A load fund is a mutual fund that assesses a sales charge or commission upon the purchase or sale of its shares.
Understanding load funds
When an investor purchases a load fund, a portion of the money pays an intermediary – such as a broker or financial advisor – for selling the fund. This fee compensates the advisor for researching the mutual fund and recommending it to the client. For Elephants researching their investment options, reading the fund prospectus is the primary way to identify the exact percentage of the load.

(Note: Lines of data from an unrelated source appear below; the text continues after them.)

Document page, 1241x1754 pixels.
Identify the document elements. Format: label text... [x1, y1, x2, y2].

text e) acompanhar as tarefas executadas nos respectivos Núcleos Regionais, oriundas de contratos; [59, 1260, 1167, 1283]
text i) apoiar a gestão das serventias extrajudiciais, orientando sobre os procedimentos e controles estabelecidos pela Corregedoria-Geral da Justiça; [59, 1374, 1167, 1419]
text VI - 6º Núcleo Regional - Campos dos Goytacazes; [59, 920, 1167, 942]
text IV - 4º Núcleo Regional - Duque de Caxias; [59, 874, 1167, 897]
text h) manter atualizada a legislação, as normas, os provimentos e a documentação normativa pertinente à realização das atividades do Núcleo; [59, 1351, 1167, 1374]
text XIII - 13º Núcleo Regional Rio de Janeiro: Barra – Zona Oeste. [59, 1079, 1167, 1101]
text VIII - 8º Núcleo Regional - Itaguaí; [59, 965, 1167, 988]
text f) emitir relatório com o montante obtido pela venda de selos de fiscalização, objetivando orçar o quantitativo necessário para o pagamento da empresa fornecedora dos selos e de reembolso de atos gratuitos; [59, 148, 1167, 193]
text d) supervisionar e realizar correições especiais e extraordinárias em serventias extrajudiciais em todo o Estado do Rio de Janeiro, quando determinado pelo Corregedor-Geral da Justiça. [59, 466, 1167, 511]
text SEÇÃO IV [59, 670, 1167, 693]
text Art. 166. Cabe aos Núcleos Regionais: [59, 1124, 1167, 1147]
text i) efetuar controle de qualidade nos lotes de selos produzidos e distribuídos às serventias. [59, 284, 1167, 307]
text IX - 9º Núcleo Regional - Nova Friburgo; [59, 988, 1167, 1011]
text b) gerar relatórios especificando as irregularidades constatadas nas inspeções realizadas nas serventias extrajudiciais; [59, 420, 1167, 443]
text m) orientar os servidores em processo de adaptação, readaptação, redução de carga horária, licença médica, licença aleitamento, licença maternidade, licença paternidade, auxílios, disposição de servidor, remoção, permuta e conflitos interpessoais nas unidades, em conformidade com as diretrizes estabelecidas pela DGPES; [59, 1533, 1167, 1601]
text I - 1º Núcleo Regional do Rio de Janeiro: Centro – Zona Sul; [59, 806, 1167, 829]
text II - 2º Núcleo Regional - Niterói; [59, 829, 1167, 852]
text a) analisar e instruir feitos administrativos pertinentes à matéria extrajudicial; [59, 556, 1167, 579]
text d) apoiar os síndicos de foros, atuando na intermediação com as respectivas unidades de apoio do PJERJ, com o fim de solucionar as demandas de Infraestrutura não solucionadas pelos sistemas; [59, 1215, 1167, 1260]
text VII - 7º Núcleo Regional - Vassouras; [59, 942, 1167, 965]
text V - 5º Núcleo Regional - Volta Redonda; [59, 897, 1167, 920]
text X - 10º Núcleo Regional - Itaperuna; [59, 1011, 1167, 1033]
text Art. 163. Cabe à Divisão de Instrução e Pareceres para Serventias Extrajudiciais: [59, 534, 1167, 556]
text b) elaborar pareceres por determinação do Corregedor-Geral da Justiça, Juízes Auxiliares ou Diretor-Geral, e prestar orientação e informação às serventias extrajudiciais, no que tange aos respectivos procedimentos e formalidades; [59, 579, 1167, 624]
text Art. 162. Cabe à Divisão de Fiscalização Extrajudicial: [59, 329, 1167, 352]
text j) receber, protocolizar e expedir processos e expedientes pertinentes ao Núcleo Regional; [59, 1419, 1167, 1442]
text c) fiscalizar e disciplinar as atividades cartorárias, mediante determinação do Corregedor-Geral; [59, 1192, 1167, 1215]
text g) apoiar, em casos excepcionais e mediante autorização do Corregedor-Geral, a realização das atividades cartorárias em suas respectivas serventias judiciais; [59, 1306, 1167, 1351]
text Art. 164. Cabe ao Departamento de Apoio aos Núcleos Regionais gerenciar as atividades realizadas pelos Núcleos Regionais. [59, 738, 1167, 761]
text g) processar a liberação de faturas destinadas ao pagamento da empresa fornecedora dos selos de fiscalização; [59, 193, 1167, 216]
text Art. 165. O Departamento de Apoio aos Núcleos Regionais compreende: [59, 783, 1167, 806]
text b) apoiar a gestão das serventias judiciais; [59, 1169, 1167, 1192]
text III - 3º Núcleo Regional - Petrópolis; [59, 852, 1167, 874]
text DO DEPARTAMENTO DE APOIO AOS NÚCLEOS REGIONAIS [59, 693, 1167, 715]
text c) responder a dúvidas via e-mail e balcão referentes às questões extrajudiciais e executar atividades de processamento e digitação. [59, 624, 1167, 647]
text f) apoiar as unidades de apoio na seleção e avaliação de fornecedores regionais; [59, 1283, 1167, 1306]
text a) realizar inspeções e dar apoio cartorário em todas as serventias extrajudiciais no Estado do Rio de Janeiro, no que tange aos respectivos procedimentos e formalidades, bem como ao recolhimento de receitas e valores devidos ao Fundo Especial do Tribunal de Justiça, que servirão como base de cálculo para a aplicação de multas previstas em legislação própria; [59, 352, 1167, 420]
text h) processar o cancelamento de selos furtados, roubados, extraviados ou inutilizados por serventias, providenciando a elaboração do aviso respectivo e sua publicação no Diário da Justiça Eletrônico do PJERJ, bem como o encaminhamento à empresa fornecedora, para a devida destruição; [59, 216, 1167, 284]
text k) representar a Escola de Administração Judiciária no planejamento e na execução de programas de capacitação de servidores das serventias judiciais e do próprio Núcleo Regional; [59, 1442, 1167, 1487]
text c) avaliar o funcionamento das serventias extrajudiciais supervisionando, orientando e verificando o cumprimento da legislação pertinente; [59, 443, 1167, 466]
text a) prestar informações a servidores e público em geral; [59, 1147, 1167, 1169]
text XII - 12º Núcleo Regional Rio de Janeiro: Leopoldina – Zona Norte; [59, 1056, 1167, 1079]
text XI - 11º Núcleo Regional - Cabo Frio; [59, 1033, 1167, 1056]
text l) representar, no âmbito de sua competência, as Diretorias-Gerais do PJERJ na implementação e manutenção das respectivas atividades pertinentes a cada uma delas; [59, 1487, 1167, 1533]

The timing of the commission determines the specific category of the load. Front-end loads are deducted at the time of the initial investment. This reduces the actual amount of capital that buys into the mutual fund. Back-end loads are charged when the investor sells the fund shares. Back-end fees typically decrease over time and reach zero if the investor holds the mutual fund for a set number of years. Level loads apply a consistent annual fee over the duration the mutual fund is held.
The specific regulatory structures governing mutual fund commissions differ across countries, but the concept of paying for distribution is standard in international markets. Load funds are the direct alternative to no-load funds, which do not charge sales commissions and are bought straight from the fund provider. The presence of a load pays for the advisory service and is not an indicator of the mutual fund’s future returns.
Example
An elephant named Barnaby wants to invest in a mutual fund focused on peanut agriculture across different continents. Barnaby consults a financial broker to select the right mutual fund. The broker recommends the Savanna Agricultural Fund, which is a load fund with a 5% front-end load. Barnaby decides to invest $10,000. Due to the front-end load, $500 is paid directly to the broker as a sales commission. The remaining $9,500 is invested into the Savanna Agricultural Fund to purchase shares. Barnaby accepts this cost in exchange for the broker’s research and execution services.